12.16.08 9 years ago 237 Comments

Will Leitch is a wonderful human being.  I enjoy his writing, and I don’t particularly disagree with his assessment in his weekly power rankings that the Steelers are the best team in the NFL at this moment.  (I don’t particularly agree with it, either, but that’s because power rankings are gay and exist only for people to argue pointlessly about something that the playoff system resolves for us.)

What I take issue with is Leitch’s foolhardy sentiment that accompanies the ranking:

1. Pittsburgh Steelers (11-3). Ladies and gentlemen, it’s the world’s only likable juggernaut franchise. I’m not sure why nobody hates the Steelers they way they hate the Cowboys, or the Yankees, or the Red Sox, or the Lakers, but they just don’t.

AU CONFUCKINGTRAIRE, mon backwater frere.  They just DO.  The Steelers are likable in precisely the way that the Yankees, or Manchester United, or the Wehrmacht is likable.  The Steelers are the cancer of football teams: it usually wins, it’s a depressing pain in the ass, and anyone who cheers for it is an asshole.

Go ahead and count me as Pittburgh Steeler Hater Number One.  I fucking LOATHE the Steelers.  I despise them far more than any other franchise on the planet.  And that’s saying a lot, because if the Italian national soccer team’s chartered jet collided with the Yankees’ team plane, I’d happily burn my penis jerking off on the flaming wreckage.

And you know what’s most irritating about the Steelers?  It’s that Leitch’s statement has an element of truth: the team itself is, indeed, somewhat likable.  Now that Joey Porter’s taken his fucktardery to Miami, Pittsburgh doesn’t have much in the way of egregiously repugnant assholes on the roster.  Polamalu’s hair is annoying, but I like the way he plays.  James Harrison is a badass.  Hines Ward is annoyingly, quietly good.  I dislike Roethlisberger, but mostly because he sheds sacks so easily.

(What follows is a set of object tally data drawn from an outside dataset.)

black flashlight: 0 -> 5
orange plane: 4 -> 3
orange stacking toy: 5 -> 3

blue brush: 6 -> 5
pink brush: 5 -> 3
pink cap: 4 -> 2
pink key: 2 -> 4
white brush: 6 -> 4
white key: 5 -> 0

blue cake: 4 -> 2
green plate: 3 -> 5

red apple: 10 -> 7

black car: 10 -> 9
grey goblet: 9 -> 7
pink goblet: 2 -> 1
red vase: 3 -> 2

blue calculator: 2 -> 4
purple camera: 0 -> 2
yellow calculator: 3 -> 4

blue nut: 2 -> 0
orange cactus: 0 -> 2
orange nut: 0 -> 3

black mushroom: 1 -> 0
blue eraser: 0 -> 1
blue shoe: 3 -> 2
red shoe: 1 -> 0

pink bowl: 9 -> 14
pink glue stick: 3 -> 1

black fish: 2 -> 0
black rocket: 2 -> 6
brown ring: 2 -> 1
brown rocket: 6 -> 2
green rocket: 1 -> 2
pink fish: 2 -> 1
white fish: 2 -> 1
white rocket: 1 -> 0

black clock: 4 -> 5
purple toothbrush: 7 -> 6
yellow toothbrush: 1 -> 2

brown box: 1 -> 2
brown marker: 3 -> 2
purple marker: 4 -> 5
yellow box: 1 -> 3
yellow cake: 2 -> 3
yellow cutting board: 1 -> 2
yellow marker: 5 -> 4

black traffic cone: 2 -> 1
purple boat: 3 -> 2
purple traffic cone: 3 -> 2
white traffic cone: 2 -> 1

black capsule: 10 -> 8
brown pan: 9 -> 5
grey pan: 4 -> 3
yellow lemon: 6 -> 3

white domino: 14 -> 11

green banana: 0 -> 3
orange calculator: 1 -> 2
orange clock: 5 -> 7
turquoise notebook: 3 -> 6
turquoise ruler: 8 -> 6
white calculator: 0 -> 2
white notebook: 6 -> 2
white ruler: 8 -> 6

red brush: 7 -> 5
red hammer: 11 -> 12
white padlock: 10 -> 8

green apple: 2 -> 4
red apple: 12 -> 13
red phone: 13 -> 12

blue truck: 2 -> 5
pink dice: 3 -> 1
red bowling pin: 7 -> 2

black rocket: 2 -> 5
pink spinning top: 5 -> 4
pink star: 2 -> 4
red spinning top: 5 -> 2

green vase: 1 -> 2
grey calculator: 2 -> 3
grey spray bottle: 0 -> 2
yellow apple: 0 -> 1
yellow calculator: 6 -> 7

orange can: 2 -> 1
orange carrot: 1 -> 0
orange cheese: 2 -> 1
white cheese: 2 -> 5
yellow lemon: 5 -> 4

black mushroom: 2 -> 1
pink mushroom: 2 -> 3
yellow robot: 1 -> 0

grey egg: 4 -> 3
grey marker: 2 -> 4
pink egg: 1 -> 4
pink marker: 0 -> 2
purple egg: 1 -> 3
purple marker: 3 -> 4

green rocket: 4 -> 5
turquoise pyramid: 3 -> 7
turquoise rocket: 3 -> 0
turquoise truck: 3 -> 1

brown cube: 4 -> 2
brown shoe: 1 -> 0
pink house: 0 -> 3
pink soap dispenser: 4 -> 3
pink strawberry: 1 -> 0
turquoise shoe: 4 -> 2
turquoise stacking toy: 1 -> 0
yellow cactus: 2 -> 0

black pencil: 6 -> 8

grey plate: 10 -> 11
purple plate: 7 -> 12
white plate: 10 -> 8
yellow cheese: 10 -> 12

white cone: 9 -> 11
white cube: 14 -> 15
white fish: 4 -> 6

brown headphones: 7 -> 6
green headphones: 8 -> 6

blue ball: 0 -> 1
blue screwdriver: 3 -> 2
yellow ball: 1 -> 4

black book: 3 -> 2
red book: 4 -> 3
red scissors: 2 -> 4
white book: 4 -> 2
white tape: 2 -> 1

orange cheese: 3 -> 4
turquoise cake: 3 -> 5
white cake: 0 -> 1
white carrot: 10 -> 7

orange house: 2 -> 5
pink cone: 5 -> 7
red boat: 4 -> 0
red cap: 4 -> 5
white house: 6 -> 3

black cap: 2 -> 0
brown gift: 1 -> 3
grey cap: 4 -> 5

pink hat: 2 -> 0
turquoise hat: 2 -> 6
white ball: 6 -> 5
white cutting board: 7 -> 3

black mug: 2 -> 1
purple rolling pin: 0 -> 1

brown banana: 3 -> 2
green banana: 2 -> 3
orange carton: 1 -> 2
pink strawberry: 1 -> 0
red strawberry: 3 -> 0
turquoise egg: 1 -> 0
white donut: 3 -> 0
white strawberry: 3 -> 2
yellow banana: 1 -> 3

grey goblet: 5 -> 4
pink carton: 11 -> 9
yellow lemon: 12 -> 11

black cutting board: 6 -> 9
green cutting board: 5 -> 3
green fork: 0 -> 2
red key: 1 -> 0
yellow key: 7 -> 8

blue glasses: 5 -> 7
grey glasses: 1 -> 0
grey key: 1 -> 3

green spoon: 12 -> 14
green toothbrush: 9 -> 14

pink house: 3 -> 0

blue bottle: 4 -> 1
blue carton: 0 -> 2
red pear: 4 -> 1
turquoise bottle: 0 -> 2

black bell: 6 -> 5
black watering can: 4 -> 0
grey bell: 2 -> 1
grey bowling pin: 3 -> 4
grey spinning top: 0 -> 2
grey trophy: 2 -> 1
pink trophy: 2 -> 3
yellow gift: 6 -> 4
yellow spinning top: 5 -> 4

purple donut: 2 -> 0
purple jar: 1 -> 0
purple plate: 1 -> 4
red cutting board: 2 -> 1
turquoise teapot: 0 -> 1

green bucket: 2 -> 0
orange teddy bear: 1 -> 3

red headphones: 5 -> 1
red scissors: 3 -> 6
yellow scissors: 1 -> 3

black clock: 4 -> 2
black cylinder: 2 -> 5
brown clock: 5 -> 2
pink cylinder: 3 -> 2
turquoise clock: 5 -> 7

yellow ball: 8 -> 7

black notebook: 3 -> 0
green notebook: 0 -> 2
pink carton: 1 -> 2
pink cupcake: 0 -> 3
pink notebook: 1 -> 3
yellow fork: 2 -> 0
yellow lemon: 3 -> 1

No, what makes the Steelers the most loathsome team in all of sports are their dickface fans.  The front-running fucks who fill up sports bars in their jerseys all over the country.  Funny how Pittsburgh is one of the smallest markets in the NFL, penned in regionally by teams from Cleveland, Cincinnati, and Philadelphia,  and yet its fans are miraculously strewn all over the country in large numbers.  Why, it’s almost as if most of them only became die-hard fans because the team is so successful!

These are the intellectual midgets who will point out that I, as a Seahawks fan, am only bitter because of Super Bowl XL.  To which I say, FUCKING GODDAMN RIGHT.  And I will be until the day I die.  I’m entitled to this bitterness.  It’s what Seahawks fans got instead of a victory parade.  Because, you know, some fans cheer for teams that DON’T go to the playoffs every year, some fans DON’T bitch about the offensive line’s play when the team is 11-3, and some fans DON’T still bitch about Kordell Stewart a decade later when other fans suffered through Kelly Stouffer at quarterback.

FUCK YOU, Steelers fans.  Fuck your shitty city, fuck your shitty field, fuck your excellent football team, and FUCK YOU.